▶ Stated exercise
Copy the stretch of the records from their start through the line containing "title The network", switching "Rendered" to "Displayed" and keeping everything else unchanged.

[Element location data]
§ §

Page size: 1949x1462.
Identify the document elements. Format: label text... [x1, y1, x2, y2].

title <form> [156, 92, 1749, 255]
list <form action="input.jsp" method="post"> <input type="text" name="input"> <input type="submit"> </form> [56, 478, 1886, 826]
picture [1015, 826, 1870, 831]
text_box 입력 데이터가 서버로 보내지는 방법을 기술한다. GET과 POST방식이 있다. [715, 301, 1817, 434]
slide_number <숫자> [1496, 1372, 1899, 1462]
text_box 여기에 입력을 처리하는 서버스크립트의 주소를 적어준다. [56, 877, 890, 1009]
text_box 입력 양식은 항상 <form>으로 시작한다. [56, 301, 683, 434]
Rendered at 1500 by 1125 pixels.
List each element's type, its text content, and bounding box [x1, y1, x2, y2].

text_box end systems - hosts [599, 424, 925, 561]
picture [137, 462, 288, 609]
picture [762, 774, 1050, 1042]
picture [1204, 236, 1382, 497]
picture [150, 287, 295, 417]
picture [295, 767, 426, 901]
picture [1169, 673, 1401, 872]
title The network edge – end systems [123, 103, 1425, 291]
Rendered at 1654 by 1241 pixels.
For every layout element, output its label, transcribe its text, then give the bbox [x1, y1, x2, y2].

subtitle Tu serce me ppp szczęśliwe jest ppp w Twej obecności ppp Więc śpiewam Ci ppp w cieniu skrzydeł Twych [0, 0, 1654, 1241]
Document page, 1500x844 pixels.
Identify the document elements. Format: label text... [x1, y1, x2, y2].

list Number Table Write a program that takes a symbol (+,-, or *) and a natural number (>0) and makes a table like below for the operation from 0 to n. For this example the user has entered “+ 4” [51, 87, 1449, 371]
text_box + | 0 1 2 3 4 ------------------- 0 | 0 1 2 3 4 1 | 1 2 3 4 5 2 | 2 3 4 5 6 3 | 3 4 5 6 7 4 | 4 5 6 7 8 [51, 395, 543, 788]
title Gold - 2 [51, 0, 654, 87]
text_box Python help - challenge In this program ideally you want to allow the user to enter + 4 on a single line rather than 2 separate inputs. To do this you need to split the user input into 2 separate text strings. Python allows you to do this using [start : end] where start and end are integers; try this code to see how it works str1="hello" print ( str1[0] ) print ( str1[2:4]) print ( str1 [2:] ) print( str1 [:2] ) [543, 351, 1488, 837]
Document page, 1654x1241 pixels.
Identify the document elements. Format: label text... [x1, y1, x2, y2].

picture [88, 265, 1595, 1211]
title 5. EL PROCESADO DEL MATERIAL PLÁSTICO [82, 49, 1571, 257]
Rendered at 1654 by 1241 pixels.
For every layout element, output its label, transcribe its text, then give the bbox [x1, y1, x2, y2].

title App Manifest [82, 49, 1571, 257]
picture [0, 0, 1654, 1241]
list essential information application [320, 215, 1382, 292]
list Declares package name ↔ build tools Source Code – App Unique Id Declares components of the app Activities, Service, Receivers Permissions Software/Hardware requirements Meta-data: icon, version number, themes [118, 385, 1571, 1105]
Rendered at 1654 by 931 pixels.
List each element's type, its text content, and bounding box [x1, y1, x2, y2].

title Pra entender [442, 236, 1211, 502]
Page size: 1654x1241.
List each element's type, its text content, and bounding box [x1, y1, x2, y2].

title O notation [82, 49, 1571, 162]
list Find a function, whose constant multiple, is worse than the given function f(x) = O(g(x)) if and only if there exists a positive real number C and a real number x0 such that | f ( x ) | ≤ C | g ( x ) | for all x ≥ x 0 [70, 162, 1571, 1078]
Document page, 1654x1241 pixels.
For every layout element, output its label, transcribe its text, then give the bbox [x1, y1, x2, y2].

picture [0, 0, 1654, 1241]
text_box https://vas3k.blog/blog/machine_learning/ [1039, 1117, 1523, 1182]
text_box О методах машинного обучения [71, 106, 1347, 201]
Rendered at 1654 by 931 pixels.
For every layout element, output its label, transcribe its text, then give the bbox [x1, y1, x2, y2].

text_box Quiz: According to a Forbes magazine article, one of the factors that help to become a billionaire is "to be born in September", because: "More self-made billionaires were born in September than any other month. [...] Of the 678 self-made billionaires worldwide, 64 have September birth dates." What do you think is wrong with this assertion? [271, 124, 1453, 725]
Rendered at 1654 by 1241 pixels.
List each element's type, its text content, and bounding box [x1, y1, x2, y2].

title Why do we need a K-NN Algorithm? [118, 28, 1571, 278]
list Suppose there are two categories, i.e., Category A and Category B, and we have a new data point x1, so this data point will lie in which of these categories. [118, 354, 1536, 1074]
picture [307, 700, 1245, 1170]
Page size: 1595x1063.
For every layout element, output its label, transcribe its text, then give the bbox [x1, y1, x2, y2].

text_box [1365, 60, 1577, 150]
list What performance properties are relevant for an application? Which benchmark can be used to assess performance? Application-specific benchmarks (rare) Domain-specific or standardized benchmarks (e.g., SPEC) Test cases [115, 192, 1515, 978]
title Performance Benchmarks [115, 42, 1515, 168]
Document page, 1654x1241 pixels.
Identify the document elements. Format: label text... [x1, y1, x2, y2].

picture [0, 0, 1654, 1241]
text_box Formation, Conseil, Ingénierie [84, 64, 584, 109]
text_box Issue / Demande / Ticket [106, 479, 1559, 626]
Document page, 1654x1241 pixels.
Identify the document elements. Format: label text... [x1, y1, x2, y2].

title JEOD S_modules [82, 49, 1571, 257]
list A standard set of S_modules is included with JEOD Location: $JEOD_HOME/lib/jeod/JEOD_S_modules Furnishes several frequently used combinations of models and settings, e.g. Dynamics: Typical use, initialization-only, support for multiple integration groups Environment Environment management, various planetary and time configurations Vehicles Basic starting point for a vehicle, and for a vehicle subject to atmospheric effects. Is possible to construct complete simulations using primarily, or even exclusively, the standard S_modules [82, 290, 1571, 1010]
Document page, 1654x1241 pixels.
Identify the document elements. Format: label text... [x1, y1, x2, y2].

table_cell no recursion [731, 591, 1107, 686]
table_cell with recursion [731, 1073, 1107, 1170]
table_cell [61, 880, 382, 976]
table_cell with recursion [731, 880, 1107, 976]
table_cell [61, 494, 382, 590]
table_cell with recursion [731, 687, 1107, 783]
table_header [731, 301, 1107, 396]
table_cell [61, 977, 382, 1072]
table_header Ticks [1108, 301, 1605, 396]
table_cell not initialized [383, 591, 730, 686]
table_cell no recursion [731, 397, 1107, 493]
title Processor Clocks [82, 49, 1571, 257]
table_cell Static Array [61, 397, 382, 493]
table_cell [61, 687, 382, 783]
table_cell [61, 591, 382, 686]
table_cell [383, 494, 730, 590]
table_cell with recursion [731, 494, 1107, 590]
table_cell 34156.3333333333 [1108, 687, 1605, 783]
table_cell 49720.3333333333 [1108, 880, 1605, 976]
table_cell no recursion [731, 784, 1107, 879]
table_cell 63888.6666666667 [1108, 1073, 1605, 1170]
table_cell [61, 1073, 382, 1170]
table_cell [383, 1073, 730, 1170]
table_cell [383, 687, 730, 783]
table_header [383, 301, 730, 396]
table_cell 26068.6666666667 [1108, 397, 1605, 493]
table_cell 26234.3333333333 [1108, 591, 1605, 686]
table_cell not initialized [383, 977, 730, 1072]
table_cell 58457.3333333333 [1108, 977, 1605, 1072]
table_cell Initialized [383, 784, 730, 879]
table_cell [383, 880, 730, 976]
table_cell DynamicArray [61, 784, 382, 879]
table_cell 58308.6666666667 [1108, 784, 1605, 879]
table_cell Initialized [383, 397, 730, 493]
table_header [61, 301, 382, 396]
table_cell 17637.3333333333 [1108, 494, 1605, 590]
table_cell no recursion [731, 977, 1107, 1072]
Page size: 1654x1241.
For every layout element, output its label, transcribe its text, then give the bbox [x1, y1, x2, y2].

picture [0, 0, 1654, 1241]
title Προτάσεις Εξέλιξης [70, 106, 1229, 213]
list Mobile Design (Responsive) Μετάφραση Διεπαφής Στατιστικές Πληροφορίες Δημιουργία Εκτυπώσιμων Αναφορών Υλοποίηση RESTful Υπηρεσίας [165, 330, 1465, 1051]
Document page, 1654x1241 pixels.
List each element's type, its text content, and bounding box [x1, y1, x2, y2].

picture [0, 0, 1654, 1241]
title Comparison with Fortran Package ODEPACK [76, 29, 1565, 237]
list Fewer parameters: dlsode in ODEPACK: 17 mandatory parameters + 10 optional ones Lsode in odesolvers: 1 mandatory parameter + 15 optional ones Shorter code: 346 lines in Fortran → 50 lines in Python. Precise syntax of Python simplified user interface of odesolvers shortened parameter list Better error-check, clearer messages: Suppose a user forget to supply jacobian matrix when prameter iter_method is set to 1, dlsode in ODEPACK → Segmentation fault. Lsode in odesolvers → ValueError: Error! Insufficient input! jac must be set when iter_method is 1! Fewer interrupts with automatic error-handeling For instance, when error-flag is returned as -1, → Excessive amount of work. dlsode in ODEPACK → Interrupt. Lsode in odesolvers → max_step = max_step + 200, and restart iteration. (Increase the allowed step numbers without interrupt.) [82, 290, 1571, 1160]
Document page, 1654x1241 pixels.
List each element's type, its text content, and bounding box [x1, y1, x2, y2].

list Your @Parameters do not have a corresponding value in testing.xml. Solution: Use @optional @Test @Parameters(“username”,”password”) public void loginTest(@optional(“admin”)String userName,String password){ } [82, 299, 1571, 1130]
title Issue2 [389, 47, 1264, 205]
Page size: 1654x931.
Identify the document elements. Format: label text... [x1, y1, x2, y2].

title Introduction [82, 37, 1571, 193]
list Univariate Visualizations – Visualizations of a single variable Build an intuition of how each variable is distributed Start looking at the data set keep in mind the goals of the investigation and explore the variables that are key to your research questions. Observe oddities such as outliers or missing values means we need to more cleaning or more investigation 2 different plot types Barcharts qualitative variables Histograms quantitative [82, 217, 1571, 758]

§ §

▶ Task solution
Page size: 1949x1462.
Identify the document elements. Format: label text... [x1, y1, x2, y2].

title <form> [156, 92, 1749, 255]
list <form action="input.jsp" method="post"> <input type="text" name="input"> <input type="submit"> </form> [56, 478, 1886, 826]
picture [1015, 826, 1870, 831]
text_box 입력 데이터가 서버로 보내지는 방법을 기술한다. GET과 POST방식이 있다. [715, 301, 1817, 434]
slide_number <숫자> [1496, 1372, 1899, 1462]
text_box 여기에 입력을 처리하는 서버스크립트의 주소를 적어준다. [56, 877, 890, 1009]
text_box 입력 양식은 항상 <form>으로 시작한다. [56, 301, 683, 434]
Displayed at 1500 by 1125 pixels.
List each element's type, its text content, and bounding box [x1, y1, x2, y2].

text_box end systems - hosts [599, 424, 925, 561]
picture [137, 462, 288, 609]
picture [762, 774, 1050, 1042]
picture [1204, 236, 1382, 497]
picture [150, 287, 295, 417]
picture [295, 767, 426, 901]
picture [1169, 673, 1401, 872]
title The network edge – end systems [123, 103, 1425, 291]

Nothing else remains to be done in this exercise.